The lack of representation and role models in the men’s game can lead to further alienation.

“If you had some at the top level of the sport that are out, then other people that are in the sport with them can see ‘Oh, you can still make it to the top level of sport’,” Kianan believes. “So you can be inspirational.”

Sometimes there are barriers to even take up a sport or go for a run. Some people are worried that people will stare at them and judge them. Sinéad firmly believes in adopting the attitude of ‘who cares’? “You’re walking down the street and thinking what are they saying and then it grows and it gets bigger and bigger in your head,” she says. “Just believe in yourself and who cares? Once you’re happy, look after yourself and once you have family and friends around to support you, what more do you want?”

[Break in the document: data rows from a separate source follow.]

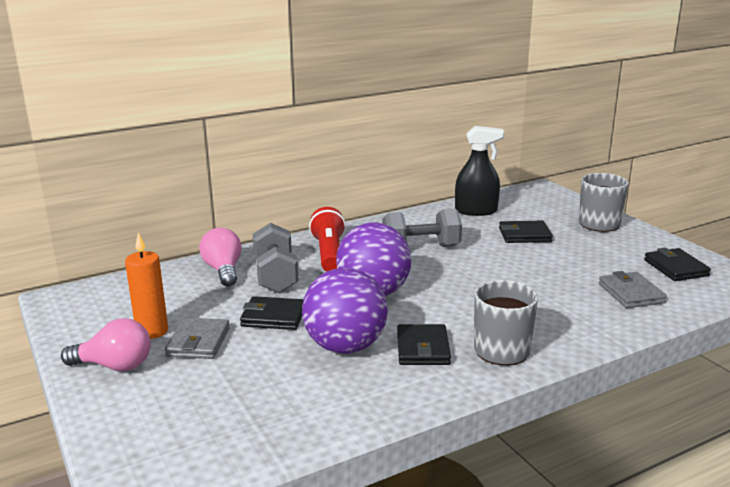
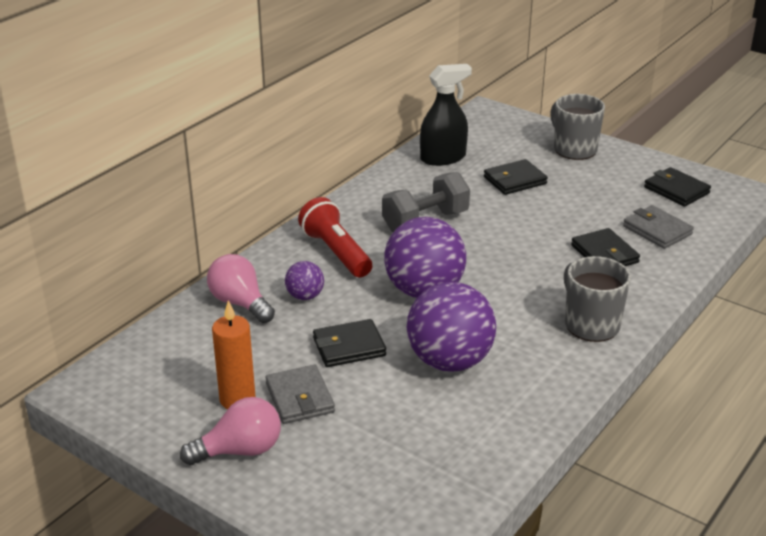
camera: 25 degrees left, 10 degrees up
(276, 276) = (305, 296): grey dumbbell -> purple ball
(422, 348) = (522, 343): black wallet -> black wallet (604, 254)

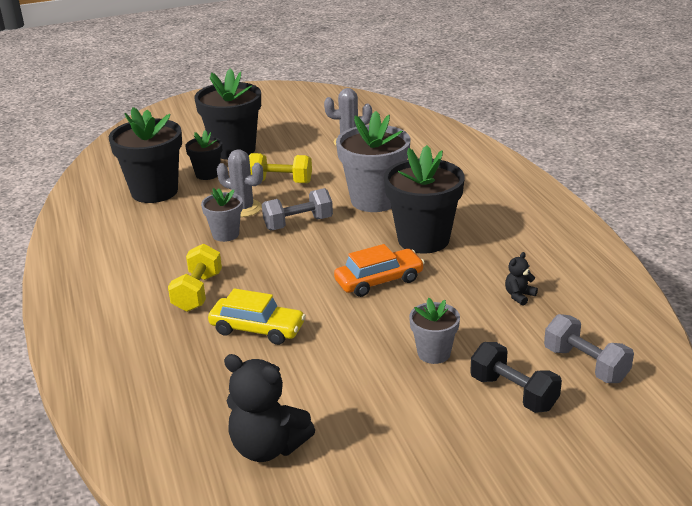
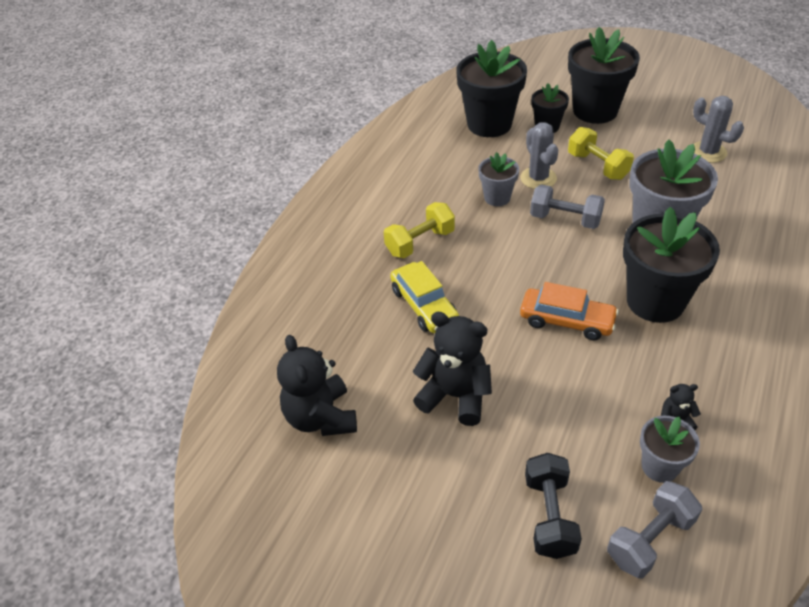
camera: 45 degrees right, 15 degrees up
(358, 368) = (455, 396): none -> black teddy bear
(434, 353) = (529, 425): grey flower pot -> grey flower pot (660, 466)
(585, 364) = (650, 539): grey dumbbell -> grey dumbbell turned 45 degrees clockwise

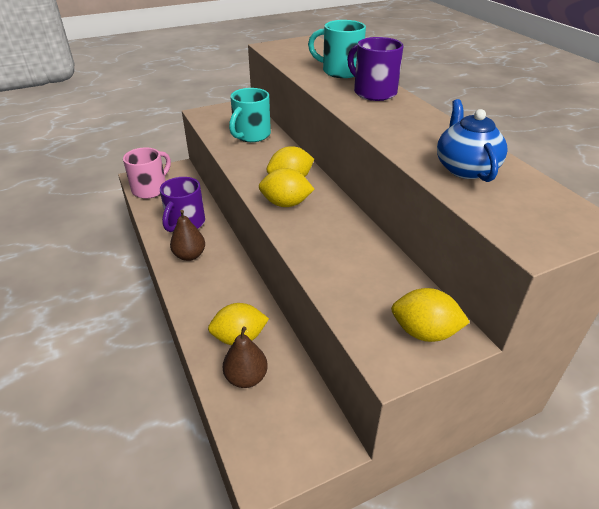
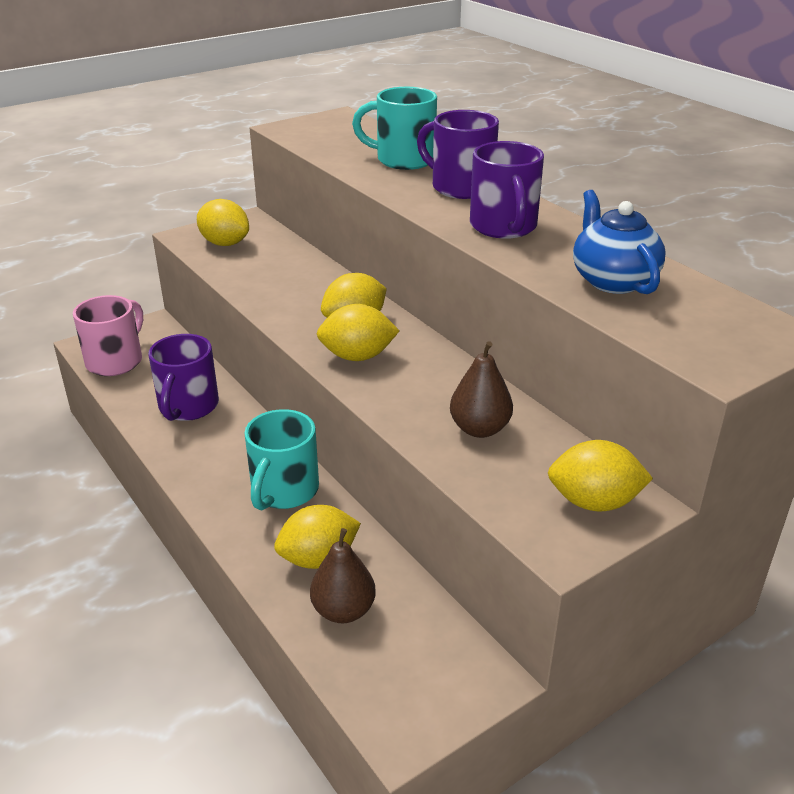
camera: 10 degrees left, 5 degrees down
(189, 255) = (209, 453): brown pear -> brown pear (479, 429)
(223, 120) = (225, 243): none -> yellow lemon
(251, 135) = (275, 263): turquoise mug -> turquoise mug (284, 491)
(395, 122) = (503, 227): none -> purple mug

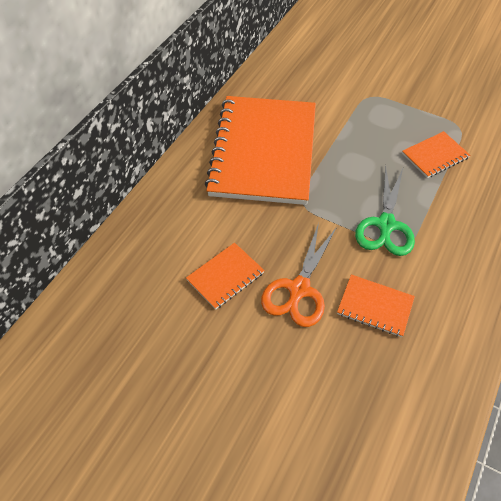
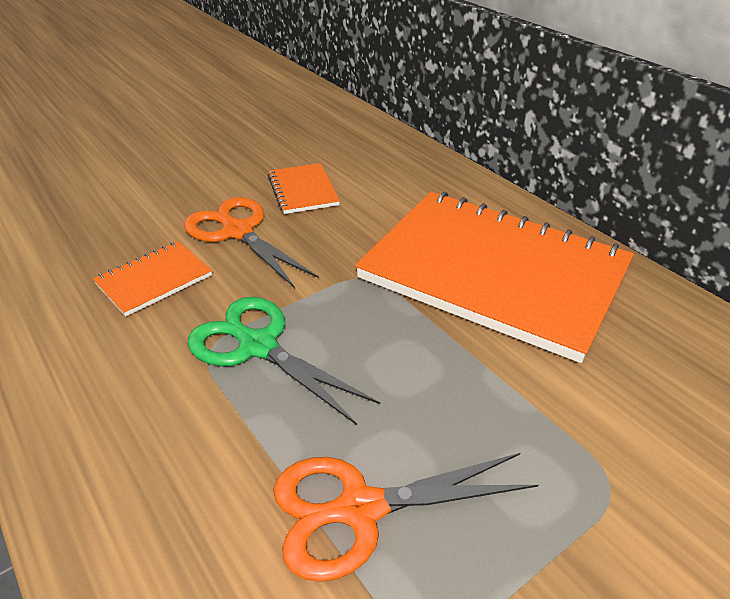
camera: 115 degrees right, 15 degrees down
(435, 156) = (359, 509): orange notebook -> orange scissors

Amy wants to see people get involved in exercise no matter their fitness level, and urges anyone to throw on their runners and go for a jog. “I think if you’re self conscious, just throw in your earphones. What I always say to people, because I used to be really self conscious, is when you’re out, how many people do you notice going on a run?” The answer is probably none and Amy says if you do not notice people when they are out running why would people notice you when you are? “No one’s going to look at you and think anything. So go and do it!”

Happy Pride and massive thanks to all at Life Style Sports, who also kindly provided seed funding of €3,333 for the campaign in honour of GCN’s 33rd birthday.